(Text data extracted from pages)
☆ ☆ ☆ ☆
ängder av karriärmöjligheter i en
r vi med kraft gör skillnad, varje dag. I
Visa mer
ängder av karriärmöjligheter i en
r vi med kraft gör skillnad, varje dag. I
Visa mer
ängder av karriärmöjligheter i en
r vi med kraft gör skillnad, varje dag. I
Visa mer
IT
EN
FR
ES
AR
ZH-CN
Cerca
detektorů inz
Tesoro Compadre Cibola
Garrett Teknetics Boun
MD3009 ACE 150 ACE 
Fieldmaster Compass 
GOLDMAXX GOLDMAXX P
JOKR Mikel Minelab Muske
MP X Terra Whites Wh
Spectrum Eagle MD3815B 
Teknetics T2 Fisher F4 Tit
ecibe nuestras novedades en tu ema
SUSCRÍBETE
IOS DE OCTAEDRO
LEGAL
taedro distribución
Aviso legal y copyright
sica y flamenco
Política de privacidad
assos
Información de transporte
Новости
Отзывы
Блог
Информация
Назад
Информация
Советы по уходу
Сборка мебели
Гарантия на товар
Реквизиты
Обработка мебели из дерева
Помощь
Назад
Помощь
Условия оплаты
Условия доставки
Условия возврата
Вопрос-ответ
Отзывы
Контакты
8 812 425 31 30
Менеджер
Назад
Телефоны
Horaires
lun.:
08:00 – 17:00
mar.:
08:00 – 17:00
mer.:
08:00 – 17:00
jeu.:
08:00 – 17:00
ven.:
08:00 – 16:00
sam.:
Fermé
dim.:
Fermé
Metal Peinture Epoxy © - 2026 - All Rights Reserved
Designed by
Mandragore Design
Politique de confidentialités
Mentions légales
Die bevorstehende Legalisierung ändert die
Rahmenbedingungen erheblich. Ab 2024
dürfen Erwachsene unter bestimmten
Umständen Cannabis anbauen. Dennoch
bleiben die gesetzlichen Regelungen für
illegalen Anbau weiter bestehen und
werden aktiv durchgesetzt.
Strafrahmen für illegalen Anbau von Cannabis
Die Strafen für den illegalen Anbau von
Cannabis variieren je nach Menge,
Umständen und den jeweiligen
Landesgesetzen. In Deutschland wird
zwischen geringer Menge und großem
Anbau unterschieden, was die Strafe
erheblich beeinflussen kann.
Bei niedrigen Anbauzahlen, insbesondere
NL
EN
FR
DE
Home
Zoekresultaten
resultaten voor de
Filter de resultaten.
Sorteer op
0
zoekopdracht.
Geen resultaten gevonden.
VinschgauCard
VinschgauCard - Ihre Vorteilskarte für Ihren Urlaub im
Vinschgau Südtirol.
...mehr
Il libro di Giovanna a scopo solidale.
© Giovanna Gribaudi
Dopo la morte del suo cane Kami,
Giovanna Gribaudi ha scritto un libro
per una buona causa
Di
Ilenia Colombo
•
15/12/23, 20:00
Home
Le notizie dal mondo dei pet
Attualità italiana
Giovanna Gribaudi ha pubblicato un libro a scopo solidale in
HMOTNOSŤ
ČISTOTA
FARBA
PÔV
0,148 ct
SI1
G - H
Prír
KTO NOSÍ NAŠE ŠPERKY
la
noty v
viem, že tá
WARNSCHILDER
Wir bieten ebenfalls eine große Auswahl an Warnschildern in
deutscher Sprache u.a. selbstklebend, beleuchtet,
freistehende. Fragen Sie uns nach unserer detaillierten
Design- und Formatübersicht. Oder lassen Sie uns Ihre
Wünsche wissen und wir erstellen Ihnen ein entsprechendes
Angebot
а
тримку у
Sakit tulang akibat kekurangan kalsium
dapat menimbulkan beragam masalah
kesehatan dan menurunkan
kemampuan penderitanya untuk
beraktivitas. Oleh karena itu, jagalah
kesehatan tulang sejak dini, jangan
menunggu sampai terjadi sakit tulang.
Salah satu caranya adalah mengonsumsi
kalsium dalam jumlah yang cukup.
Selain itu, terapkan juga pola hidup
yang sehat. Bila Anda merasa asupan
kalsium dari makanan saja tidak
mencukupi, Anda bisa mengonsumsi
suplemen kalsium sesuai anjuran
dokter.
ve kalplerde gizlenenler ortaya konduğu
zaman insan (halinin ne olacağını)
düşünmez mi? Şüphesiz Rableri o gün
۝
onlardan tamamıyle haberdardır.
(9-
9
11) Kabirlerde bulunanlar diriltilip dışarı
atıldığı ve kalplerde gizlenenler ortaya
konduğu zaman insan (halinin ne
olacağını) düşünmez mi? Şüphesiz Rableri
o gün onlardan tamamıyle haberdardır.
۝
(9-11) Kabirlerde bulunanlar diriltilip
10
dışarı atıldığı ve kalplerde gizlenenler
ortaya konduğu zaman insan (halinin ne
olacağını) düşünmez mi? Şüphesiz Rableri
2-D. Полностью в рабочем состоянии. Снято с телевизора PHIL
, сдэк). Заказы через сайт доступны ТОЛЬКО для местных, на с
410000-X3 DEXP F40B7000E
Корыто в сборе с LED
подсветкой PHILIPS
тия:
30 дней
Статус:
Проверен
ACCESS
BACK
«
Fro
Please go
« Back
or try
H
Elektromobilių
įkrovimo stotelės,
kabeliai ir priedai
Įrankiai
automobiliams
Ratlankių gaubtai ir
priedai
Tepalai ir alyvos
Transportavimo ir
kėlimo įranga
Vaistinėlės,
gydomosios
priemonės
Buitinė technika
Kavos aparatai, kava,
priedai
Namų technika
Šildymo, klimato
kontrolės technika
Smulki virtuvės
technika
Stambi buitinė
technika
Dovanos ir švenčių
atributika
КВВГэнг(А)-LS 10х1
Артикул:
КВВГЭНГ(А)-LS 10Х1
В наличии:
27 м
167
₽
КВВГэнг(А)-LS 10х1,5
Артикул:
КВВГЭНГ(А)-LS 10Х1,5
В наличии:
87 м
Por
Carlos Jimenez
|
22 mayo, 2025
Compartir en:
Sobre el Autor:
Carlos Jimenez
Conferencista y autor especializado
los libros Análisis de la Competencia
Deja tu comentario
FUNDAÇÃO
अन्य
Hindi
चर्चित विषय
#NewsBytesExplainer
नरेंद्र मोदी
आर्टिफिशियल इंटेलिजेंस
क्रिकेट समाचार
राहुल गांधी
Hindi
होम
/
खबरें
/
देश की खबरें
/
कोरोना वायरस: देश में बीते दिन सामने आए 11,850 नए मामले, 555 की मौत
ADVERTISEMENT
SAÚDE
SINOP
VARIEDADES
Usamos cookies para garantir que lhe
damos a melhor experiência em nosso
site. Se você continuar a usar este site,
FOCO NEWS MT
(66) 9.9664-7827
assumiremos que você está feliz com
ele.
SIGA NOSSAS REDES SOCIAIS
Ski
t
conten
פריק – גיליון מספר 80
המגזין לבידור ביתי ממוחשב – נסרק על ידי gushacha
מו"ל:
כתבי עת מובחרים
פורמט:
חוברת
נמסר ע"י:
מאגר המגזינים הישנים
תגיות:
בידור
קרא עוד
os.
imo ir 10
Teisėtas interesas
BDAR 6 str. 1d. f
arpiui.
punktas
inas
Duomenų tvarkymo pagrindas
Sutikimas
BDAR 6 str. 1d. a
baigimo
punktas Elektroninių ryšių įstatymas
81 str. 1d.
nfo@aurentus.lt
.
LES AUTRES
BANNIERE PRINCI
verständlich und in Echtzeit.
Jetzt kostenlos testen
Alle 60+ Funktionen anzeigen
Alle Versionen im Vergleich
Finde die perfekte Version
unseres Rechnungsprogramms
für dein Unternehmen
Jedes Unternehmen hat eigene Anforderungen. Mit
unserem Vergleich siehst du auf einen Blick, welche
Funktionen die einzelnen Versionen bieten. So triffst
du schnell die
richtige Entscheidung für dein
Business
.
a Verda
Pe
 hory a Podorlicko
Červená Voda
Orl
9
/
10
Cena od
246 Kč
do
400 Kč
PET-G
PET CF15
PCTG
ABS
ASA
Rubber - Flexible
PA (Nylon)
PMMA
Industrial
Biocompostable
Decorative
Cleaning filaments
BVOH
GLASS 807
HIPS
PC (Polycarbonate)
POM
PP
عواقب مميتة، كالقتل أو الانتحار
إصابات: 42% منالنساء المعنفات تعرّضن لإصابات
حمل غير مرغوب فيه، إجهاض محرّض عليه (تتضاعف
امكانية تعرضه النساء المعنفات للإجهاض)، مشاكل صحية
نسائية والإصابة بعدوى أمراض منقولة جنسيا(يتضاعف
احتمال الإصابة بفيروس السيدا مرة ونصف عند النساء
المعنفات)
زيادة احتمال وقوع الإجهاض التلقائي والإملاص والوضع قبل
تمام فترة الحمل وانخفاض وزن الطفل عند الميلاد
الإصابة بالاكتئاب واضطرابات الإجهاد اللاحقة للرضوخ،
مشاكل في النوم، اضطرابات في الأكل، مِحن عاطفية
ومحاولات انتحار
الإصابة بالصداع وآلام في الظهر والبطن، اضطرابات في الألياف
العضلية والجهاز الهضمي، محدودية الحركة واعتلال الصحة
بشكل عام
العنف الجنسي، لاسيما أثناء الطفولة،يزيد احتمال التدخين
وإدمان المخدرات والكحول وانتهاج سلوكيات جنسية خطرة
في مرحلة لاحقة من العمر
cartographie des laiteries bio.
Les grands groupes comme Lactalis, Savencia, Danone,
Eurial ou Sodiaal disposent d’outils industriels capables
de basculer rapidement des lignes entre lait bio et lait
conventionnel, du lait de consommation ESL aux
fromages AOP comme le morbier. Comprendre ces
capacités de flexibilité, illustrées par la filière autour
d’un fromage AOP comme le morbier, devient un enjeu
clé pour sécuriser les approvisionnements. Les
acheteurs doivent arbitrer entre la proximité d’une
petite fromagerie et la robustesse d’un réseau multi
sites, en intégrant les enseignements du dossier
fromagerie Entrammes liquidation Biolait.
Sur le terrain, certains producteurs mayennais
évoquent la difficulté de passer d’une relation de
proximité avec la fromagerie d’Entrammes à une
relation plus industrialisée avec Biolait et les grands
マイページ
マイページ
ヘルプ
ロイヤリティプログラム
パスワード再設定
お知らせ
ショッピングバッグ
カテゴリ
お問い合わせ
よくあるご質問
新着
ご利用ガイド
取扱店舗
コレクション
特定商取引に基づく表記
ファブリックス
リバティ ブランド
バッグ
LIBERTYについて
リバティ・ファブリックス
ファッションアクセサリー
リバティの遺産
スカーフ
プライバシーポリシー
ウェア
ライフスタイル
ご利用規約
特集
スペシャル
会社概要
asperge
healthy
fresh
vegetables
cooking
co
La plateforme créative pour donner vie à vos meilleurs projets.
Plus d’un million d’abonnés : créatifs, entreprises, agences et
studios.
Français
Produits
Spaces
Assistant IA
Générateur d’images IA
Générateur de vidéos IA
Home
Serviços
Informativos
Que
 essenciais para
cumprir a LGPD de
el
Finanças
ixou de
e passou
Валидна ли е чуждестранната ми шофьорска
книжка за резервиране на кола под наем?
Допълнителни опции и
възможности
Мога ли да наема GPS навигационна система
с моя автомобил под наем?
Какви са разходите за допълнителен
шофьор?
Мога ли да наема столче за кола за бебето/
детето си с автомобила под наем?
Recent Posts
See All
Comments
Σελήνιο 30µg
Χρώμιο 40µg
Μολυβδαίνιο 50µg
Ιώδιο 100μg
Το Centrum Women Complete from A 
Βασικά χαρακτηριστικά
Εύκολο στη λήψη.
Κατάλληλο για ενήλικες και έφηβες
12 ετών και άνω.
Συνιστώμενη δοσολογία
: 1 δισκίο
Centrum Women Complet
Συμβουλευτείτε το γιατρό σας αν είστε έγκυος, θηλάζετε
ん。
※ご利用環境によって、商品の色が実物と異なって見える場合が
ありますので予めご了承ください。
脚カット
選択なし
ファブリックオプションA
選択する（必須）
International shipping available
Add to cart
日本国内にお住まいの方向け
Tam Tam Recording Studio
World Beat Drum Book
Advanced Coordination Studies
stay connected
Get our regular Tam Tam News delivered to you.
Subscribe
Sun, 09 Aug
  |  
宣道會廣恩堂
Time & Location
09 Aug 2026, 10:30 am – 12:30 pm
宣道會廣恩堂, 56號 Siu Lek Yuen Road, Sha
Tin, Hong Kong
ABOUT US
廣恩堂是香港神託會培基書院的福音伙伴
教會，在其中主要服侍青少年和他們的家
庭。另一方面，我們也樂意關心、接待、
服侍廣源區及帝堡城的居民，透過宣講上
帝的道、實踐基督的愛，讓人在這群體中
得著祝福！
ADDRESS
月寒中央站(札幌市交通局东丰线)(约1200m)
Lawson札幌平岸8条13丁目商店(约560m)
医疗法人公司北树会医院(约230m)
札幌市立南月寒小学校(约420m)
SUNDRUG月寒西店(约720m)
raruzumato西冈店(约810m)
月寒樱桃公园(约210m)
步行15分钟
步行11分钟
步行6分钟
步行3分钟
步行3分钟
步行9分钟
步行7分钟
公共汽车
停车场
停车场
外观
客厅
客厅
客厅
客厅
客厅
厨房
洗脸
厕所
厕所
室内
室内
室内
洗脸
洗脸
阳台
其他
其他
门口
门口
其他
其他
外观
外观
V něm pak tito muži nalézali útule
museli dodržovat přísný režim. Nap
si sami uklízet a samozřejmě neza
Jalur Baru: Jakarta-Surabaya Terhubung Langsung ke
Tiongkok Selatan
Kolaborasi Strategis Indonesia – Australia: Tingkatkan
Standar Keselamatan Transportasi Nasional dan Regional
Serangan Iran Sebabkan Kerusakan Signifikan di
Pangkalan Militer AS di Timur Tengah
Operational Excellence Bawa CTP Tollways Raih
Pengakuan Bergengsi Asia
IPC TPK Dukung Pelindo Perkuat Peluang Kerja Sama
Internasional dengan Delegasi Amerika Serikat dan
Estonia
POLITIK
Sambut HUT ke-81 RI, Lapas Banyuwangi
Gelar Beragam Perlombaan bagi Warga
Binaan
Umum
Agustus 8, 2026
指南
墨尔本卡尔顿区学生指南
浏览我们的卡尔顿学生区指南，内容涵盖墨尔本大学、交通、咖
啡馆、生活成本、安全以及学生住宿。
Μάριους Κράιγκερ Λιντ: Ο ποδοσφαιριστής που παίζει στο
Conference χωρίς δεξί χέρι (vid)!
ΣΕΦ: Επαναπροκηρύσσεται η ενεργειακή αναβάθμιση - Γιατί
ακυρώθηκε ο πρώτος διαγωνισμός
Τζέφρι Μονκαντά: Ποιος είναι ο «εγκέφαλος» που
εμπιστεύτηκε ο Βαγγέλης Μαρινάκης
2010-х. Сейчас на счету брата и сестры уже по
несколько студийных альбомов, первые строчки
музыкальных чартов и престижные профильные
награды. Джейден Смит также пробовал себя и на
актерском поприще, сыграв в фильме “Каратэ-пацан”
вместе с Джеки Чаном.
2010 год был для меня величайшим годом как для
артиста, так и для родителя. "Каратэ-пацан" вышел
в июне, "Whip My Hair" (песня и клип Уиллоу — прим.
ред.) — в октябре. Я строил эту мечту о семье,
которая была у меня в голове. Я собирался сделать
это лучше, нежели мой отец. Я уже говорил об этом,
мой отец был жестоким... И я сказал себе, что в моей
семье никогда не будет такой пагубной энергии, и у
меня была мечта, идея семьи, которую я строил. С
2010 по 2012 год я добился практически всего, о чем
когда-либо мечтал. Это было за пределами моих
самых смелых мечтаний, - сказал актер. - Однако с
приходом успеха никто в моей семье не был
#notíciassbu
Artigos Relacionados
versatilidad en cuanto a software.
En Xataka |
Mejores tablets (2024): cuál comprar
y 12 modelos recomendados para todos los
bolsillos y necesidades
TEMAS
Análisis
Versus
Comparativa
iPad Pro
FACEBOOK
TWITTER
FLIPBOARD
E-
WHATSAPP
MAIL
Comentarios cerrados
☆ ☆ ☆ ☆
# Exercise requirements
Express the lines of the material from its start through the line containing "Сборка мебели", inclusive, as a JSON list of strings with one string per line and blank lines omitted.

# Response
[
  "ängder av karriärmöjligheter i en",
  "r vi med kraft gör skillnad, varje dag. I",
  "Visa mer",
  "ängder av karriärmöjligheter i en",
  "r vi med kraft gör skillnad, varje dag. I",
  "Visa mer",
  "ängder av karriärmöjligheter i en",
  "r vi med kraft gör skillnad, varje dag. I",
  "Visa mer",
  "IT",
  "EN",
  "FR",
  "ES",
  "AR",
  "ZH-CN",
  "Cerca",
  "detektorů inz",
  "Tesoro Compadre Cibola",
  "Garrett Teknetics Boun",
  "MD3009 ACE 150 ACE ",
  "Fieldmaster Compass ",
  "GOLDMAXX GOLDMAXX P",
  "JOKR Mikel Minelab Muske",
  "MP X Terra Whites Wh",
  "Spectrum Eagle MD3815B ",
  "Teknetics T2 Fisher F4 Tit",
  "ecibe nuestras novedades en tu ema",
  "SUSCRÍBETE",
  "IOS DE OCTAEDRO",
  "LEGAL",
  "taedro distribución",
  "Aviso legal y copyright",
  "sica y flamenco",
  "Política de privacidad",
  "assos",
  "Información de transporte",
  "Новости",
  "Отзывы",
  "Блог",
  "Информация",
  "Назад",
  "Информация",
  "Советы по уходу",
  "Сборка мебели"
]